Having the diagnosis of autism at first worried me: I thought I’d be this weird person with a terrible disorder… but then I read about it and went to events and talked to other autistics.  I know see that it’s not a death sentence but a beautiful acceptance of Self. The diagnosis gives me peace now. With this knowledge comes a compassionate understanding of my childhood; of my experience in the world.

My autism makes me see the world differently to others. And that’s a special thing!

 


 

How my autism affects others

I know autism can affect my ability to connect with non-autistics.  I know that sometimes my actions, words and feelings will seem odd to you.

Yet, please hear me: I *do* genuinely try very hard to not come across as bossy, forceful, negative, or to hurt you. I also take ownership of my actions and if I hurt you, and I will apologize for hurting you.
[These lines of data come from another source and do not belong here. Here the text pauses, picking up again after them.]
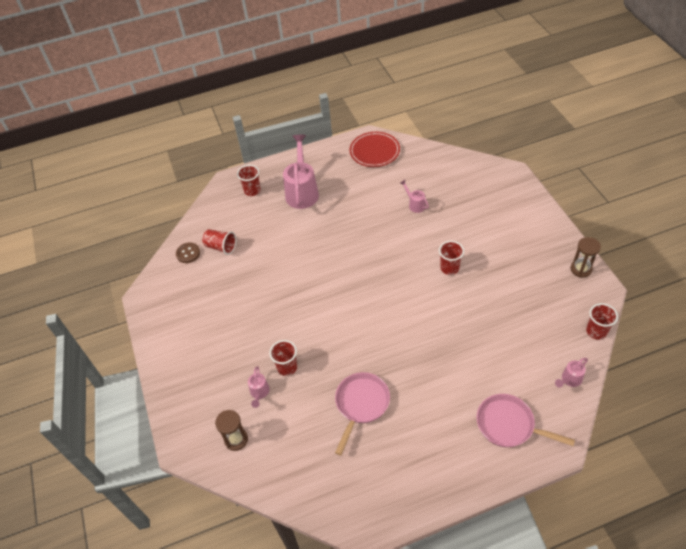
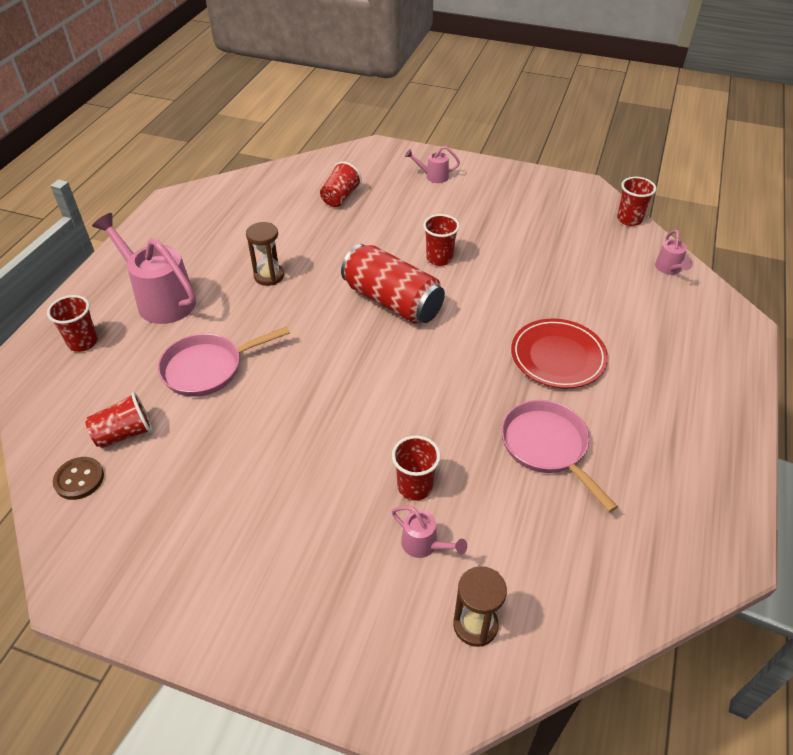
camera: 55 degrees left, 5 degrees down
red plate [350,132,400,167] -> red plate moved to [511,318,608,388]
pink watering can [400,180,429,213] -> pink watering can moved to [405,146,460,183]
pink pan [476,394,575,447] -> pink pan moved to [158,326,290,397]
brown hourglass [571,237,601,278] -> brown hourglass moved to [246,222,284,286]
none -> red cup [320,161,362,207]
none -> red can [341,244,445,324]

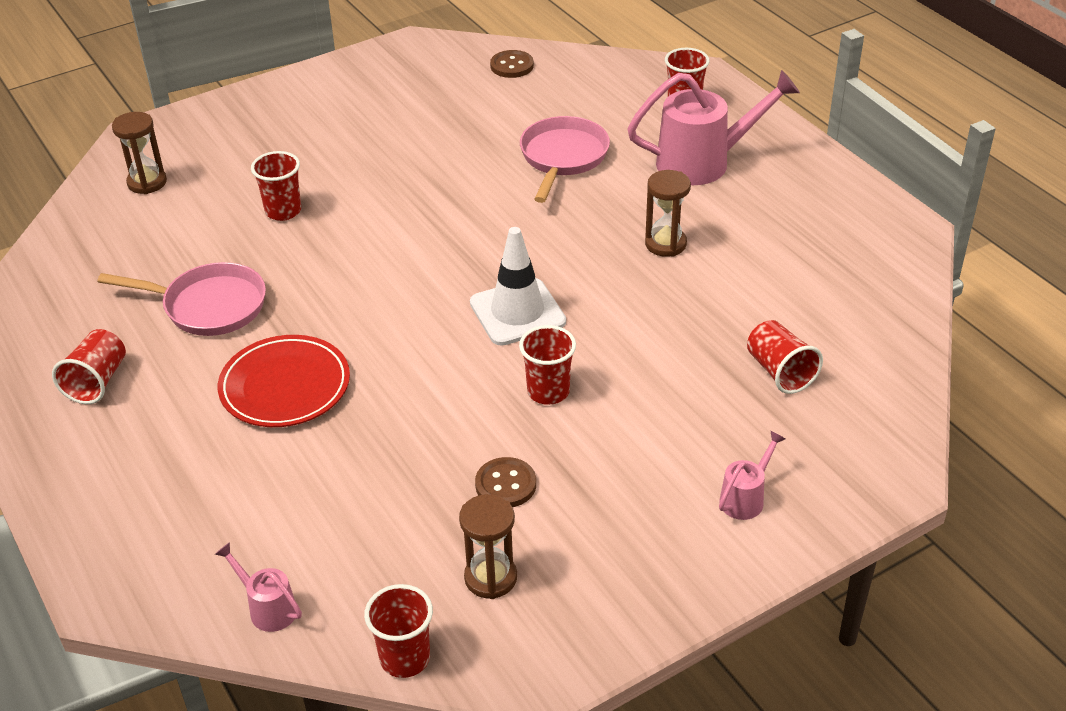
camera: 130 degrees right, 5 degrees down
red cup [85,392,153,448] -> red cup moved to [52,329,126,404]
red can [341,244,445,324] -> white traffic cone [470,227,566,346]
pink watering can [392,506,467,558] -> none
none -> brown hourglass [459,494,517,599]
none -> brown button [475,457,536,507]

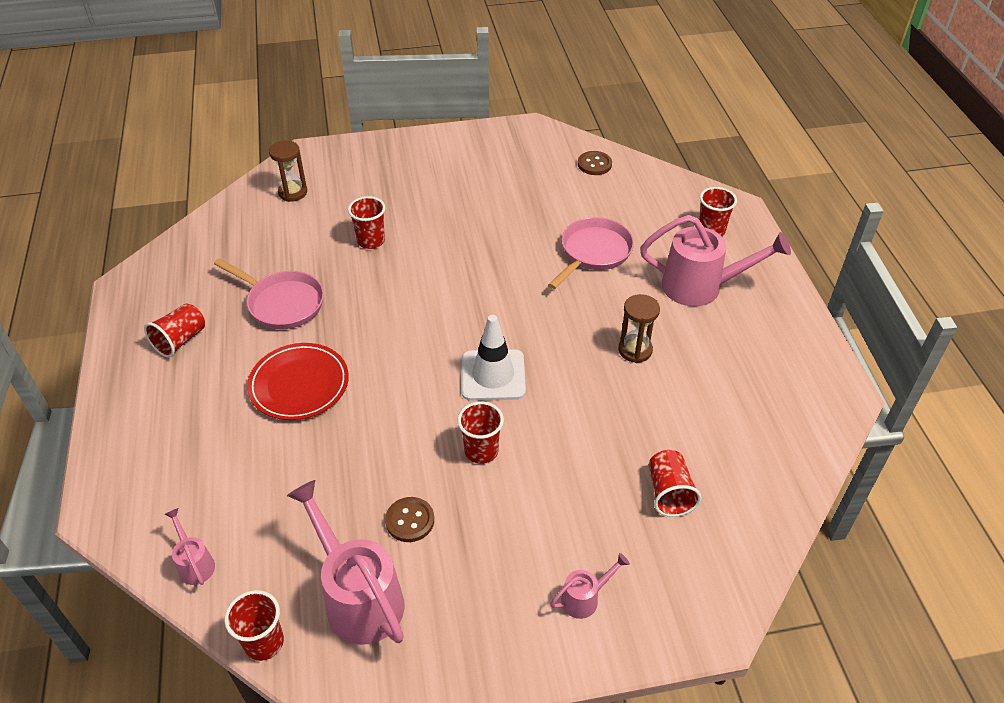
camera: 20 degrees right, 5 degrees up
brown hourglass [459,494,517,599] -> pink watering can [287,480,404,645]

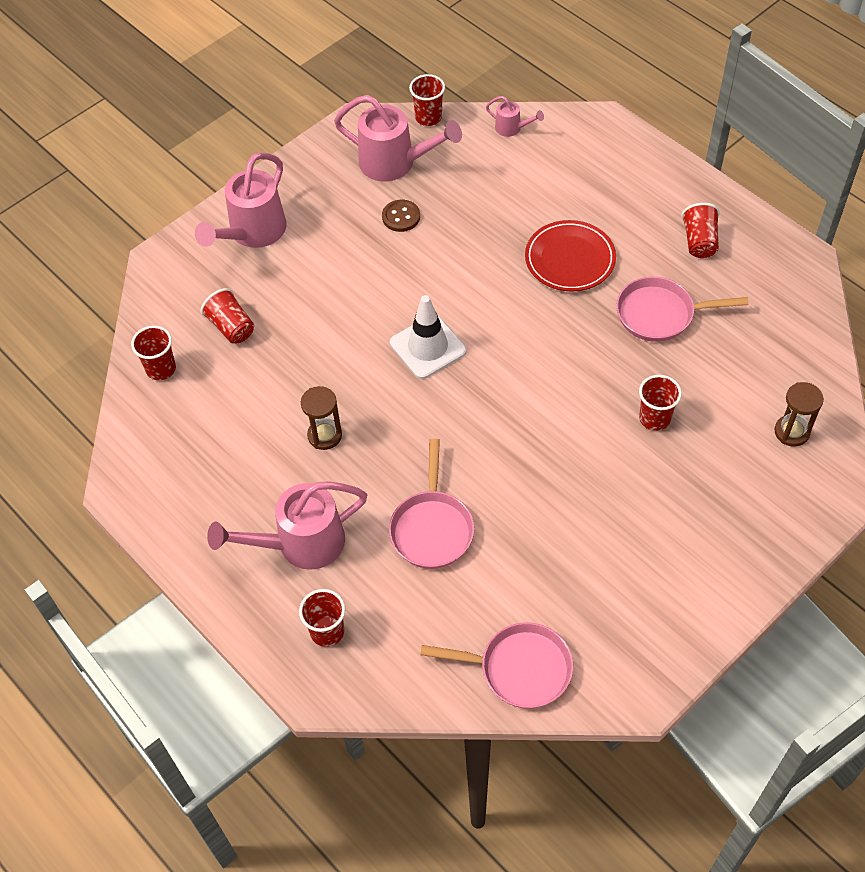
camera: 150 degrees right, 10 degrees up
red cup [458,402,504,464] -> red cup moved to [131,326,176,380]
pink watering can [550,553,630,619] -> pink watering can [195,152,287,248], size x2.10
brown button [578,151,612,175] -> pink pan [420,622,573,709]

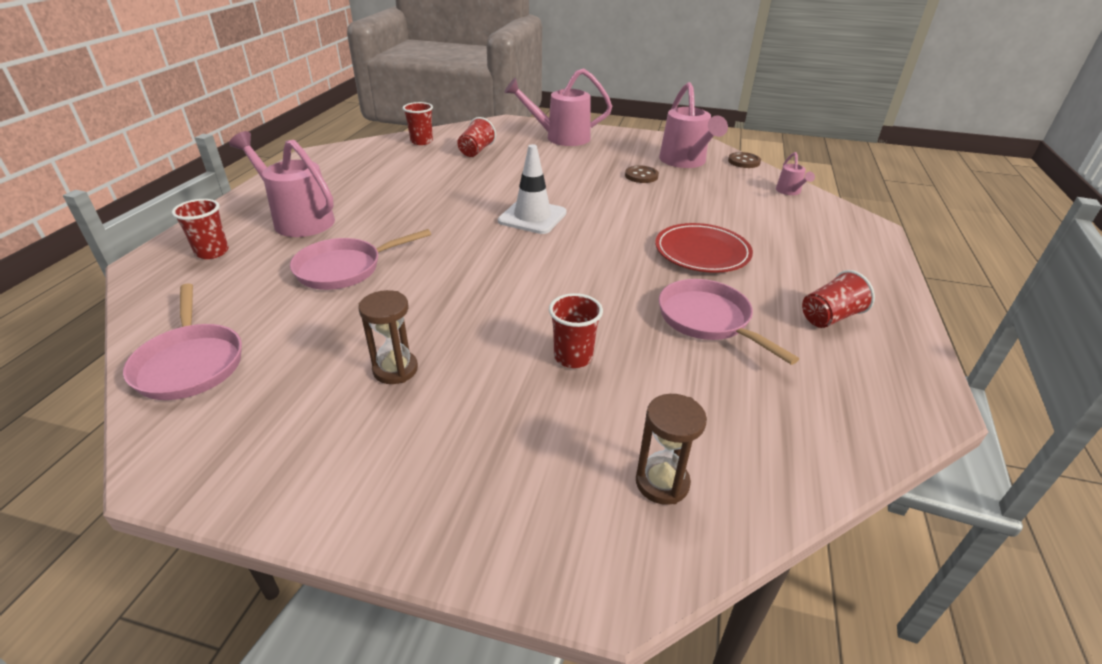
camera: 55 degrees right, 20 degrees down
brown hourglass [301,386,342,450] -> brown hourglass moved to [358,290,418,384]
red cup [409,74,445,126] -> brown button [728,152,761,168]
The thing is, my neurological condition (autism) directly affects the way I process information, the way I communicate, and the way I understand social functions. Now, I’m not saying I blame autism or that I am faultless if I hurt you at times, yet I do acknowledge that being autistic affects my relationships with others (because in relationships we process information, communicate and partake in social engagements).

I try really hard — every day — to communicate better, to communicate well, to communicate using language and visual cues that enable positive experiences

So, I want to make it clear: I know my autism means I will probably create frustration in others, or give them experiences of being ignored, bossed around, treated “antisocially”, or any other myriad of stuff. I know that this happens, so I try really hard — every day — to communicate better, to communicate well, to communicate using language and visual cues that enable positive experiences….

We autistics are trying hard!

However, despite my extensive self-work, just sometimes my autism gets in the way, and sometimes my communication issues mess things up, and sometimes my social functioning differences impact others.

I get it. My autism —a lifelong neurological condition with no cure — creates these situations, but I do my absolute best to minimize the damage to others and maximize understanding, connection and positive relationships.

Autism is a DIFFERENCE, not a dysfunction.  You’ll find most autistics you meet are struggling to be the best they can be. Yes, we see things differently to you.  We interpret things differently to you.  Yep, sometimes that can be frustrating, but this is who we are. We are autism. Autism is us. It is our identity and our make-up.

Remember we are trying to communicate, trying to be part of the world, and giving things a go.